# PROBLEM DESCRIPTION
Lay out the lines in the items below as a Markdown table with two columns, Row (a running number) and Line, starting at the line that contains "a las reuniones." and ending at the line that contains "principales son juiciosos". Include both of those lines, leave out any blank lines, and give no other lines.

# THE RECORDS
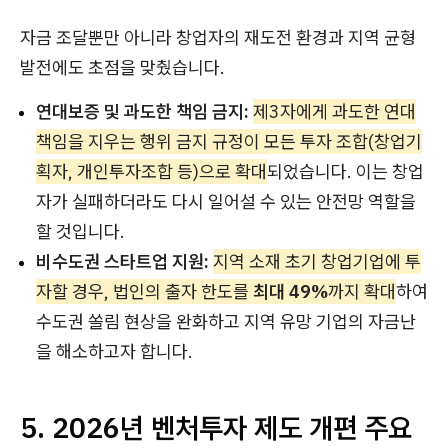
자금 조달뿐만 아니라 창업자의 재도전 환경과 지역 균형
발전에도 초점을 맞췄습니다.
연대보증 및 과도한 책임 금지:
제3자에게 과도한 연대
책임을 지우는 행위 금지 규정이 모든 투자 조합(창업기
획자, 개인투자조합 등)으로 확대
되었습니다. 이는 창업
자가 실패하더라도 다시 일어설 수 있는 안전망 역할을
할 것입니다.
비수도권 스타트업 지원:
지역 소재 초기 창업기업에 투
자할 경우, 법인의 출자 한도를
최대 49%
까지 확대
하여
수도권 쏠림 현상을 완화하고 지역 유망 기업의 자금난
을 해소하고자 합니다.
5. 2026년 벤처투자 제도 개편 주요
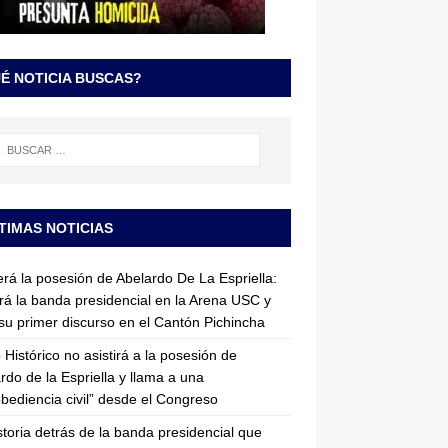
É NOTICIA BUSCAS?
TIMAS NOTICIAS
erá la posesión de Abelardo De La Espriella:
irá la banda presidencial en la Arena USC y
su primer discurso en el Cantón Pichincha
 Histórico no asistirá a la posesión de
rdo de la Espriella y llama a una
bediencia civil” desde el Congreso
storia detrás de la banda presidencial que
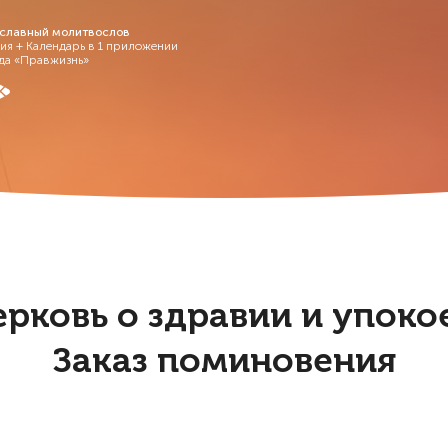
славный молитвослов
ия + Календарь в 1 приложении
да «Правжизнь»
ерковь о здравии и упок
Заказ поминовения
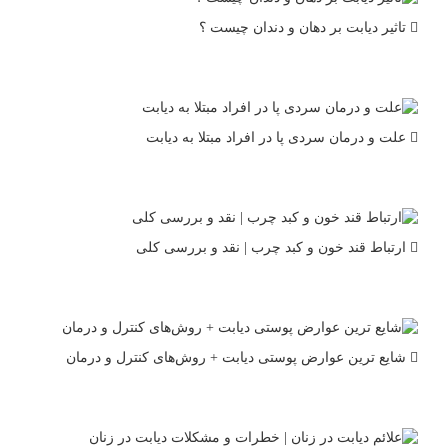
تاثیر دیابت بر دهان و دندان چیست ؟
علت و درمان سردی پا در افراد مبتلا به دیابت
ارتباط قند خون و کبد چرب | نقد و بررسی کلی
شایع ترین عوارض پوستی دیابت + روش‌های کنترل و درمان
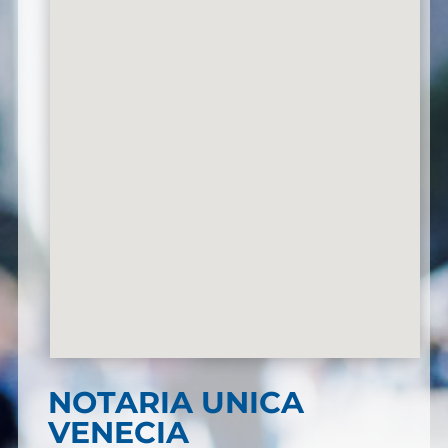
NOTARIA UNICA
VENECIA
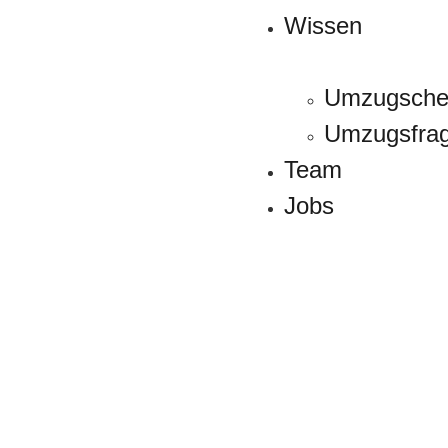
Wissen
Umzugschec
Umzugsfra
Team
Jobs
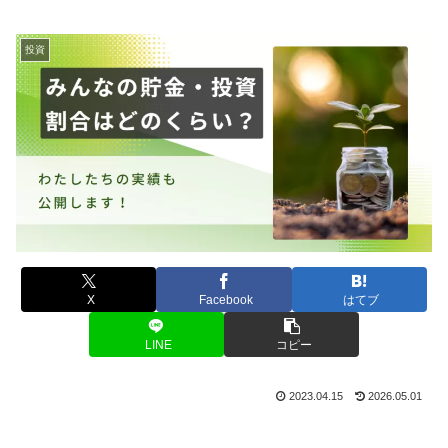
投資
X
Facebook
はてブ
LINE
コピー
2023.04.15
2026.05.01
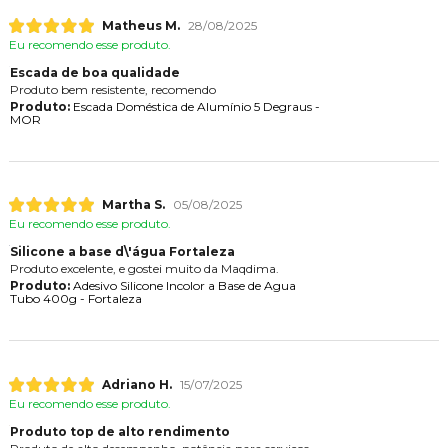
Matheus M.
28/08/2025
Eu recomendo esse produto.
Escada de boa qualidade
Produto bem resistente, recomendo
Produto:
Escada Doméstica de Alumínio 5 Degraus -
MOR
Martha S.
05/08/2025
Eu recomendo esse produto.
Silicone a base d\'água Fortaleza
Produto excelente, e gostei muito da Maqdima.
Produto:
Adesivo Silicone Incolor a Base de Agua
Tubo 400g - Fortaleza
Adriano H.
15/07/2025
Eu recomendo esse produto.
Produto top de alto rendimento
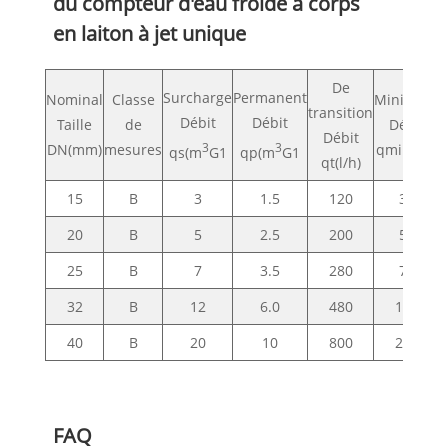
du compteur d'eau froide à corps
en laiton à jet unique
De
Surcharge
Permanent
Nominal
Classe
Minimum
transition
Débit
Débit
Taille
de
Débit
Débit
DN(mm)
mesures
3
3
qmin(l/h)
qs(m
G1
qp(m
G1
qt(l/h)
15
B
3
1.5
120
30
20
B
5
2.5
200
50
25
B
7
3.5
280
70
32
B
12
6.0
480
120
40
B
20
10
800
200
FAQ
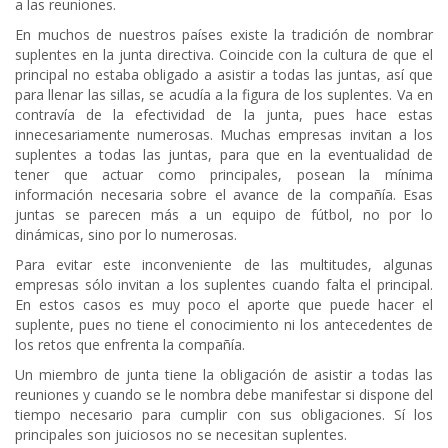
a las reuniones.
En muchos de nuestros países existe la tradición de nombrar
suplentes en la junta directiva. Coincide con la cultura de que el
principal no estaba obligado a asistir a todas las juntas, así que
para llenar las sillas, se acudía a la figura de los suplentes. Va en
contravía de la efectividad de la junta, pues hace estas
innecesariamente numerosas. Muchas empresas invitan a los
suplentes a todas las juntas, para que en la eventualidad de
tener que actuar como principales, posean la mínima
información necesaria sobre el avance de la compañía. Esas
juntas se parecen más a un equipo de fútbol, no por lo
dinámicas, sino por lo numerosas.
Para evitar este inconveniente de las multitudes, algunas
empresas sólo invitan a los suplentes cuando falta el principal.
En estos casos es muy poco el aporte que puede hacer el
suplente, pues no tiene el conocimiento ni los antecedentes de
los retos que enfrenta la compañía.
Un miembro de junta tiene la obligación de asistir a todas las
reuniones y cuando se le nombra debe manifestar si dispone del
tiempo necesario para cumplir con sus obligaciones. Sí los
principales son juiciosos no se necesitan suplentes.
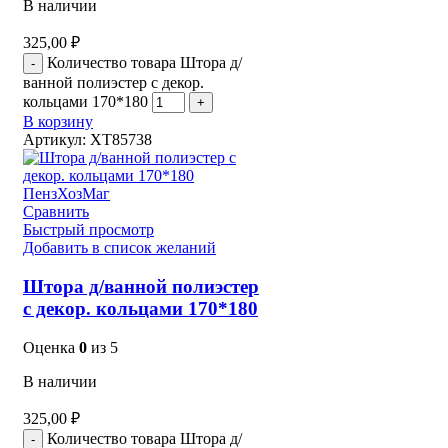
В наличии
325,00
₽
Количество товара Штора д/
ванной полиэстер с декор.
кольцами 170*180
В корзину
Артикул:
XT85738
Сравнить
Быстрый просмотр
Добавить в список желаний
Штора д/ванной полиэстер
с декор. кольцами 170*180
Оценка
0
из 5
В наличии
325,00
₽
Количество товара Штора д/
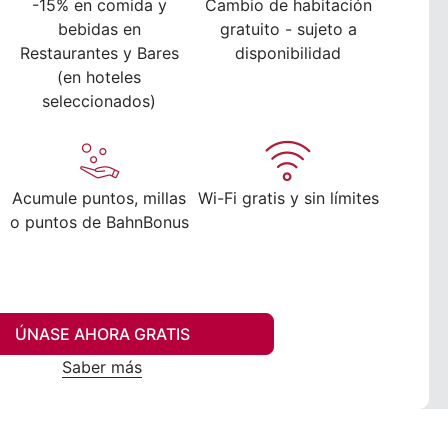
-15% en comida y
Cambio de habitación
bebidas en
gratuito - sujeto a
Restaurantes y Bares
disponibilidad
(en hoteles
seleccionados)
Acumule puntos, millas
Wi-Fi gratis y sin límites
o puntos de BahnBonus
ÚNASE AHORA GRATIS
Saber más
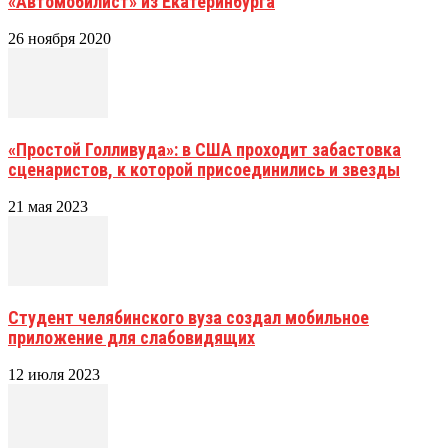
«Автомобилист» из Екатеринбурга
26 ноября 2020
«Простой Голливуда»: в США проходит забастовка
сценаристов, к которой присоединились и звезды
21 мая 2023
Студент челябинского вуза создал мобильное
приложение для слабовидящих
12 июля 2023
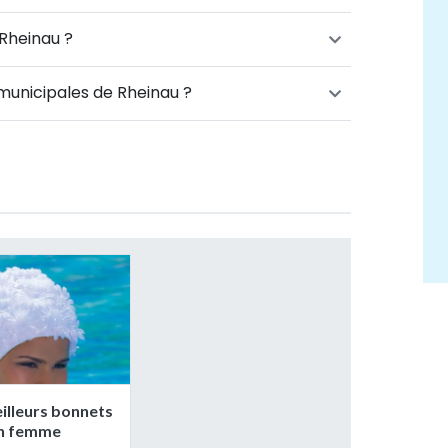
Rheinau ?
 municipales de Rheinau ?
illeurs bonnets
in femme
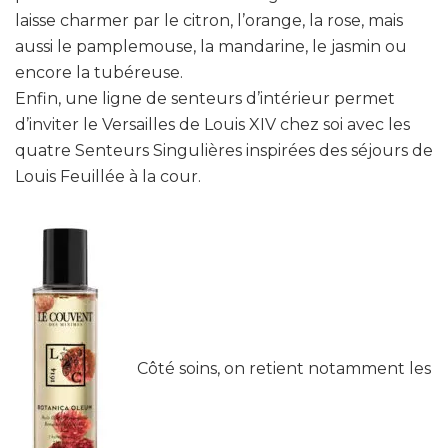
laisse charmer par le citron, l’orange, la rose, mais
aussi le pamplemouse, la mandarine, le jasmin ou
encore la tubéreuse.
Enfin, une ligne de senteurs d’intérieur permet
d’inviter le Versailles de Louis XIV chez soi avec les
quatre Senteurs Singulières inspirées des séjours de
Louis Feuillée à la cour.
Côté soins, on retient notamment les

# RESPONSE AREA
| Row | Line |
|---|---|
| 1 | a las reuniones. |
| 2 | En muchos de nuestros países existe la tradición de nombrar |
| 3 | suplentes en la junta directiva. Coincide con la cultura de que el |
| 4 | principal no estaba obligado a asistir a todas las juntas, así que |
| 5 | para llenar las sillas, se acudía a la figura de los suplentes. Va en |
| 6 | contravía de la efectividad de la junta, pues hace estas |
| 7 | innecesariamente numerosas. Muchas empresas invitan a los |
| 8 | suplentes a todas las juntas, para que en la eventualidad de |
| 9 | tener que actuar como principales, posean la mínima |
| 10 | información necesaria sobre el avance de la compañía. Esas |
| 11 | juntas se parecen más a un equipo de fútbol, no por lo |
| 12 | dinámicas, sino por lo numerosas. |
| 13 | Para evitar este inconveniente de las multitudes, algunas |
| 14 | empresas sólo invitan a los suplentes cuando falta el principal. |
| 15 | En estos casos es muy poco el aporte que puede hacer el |
| 16 | suplente, pues no tiene el conocimiento ni los antecedentes de |
| 17 | los retos que enfrenta la compañía. |
| 18 | Un miembro de junta tiene la obligación de asistir a todas las |
| 19 | reuniones y cuando se le nombra debe manifestar si dispone del |
| 20 | tiempo necesario para cumplir con sus obligaciones. Sí los |
| 21 | principales son juiciosos no se necesitan suplentes. |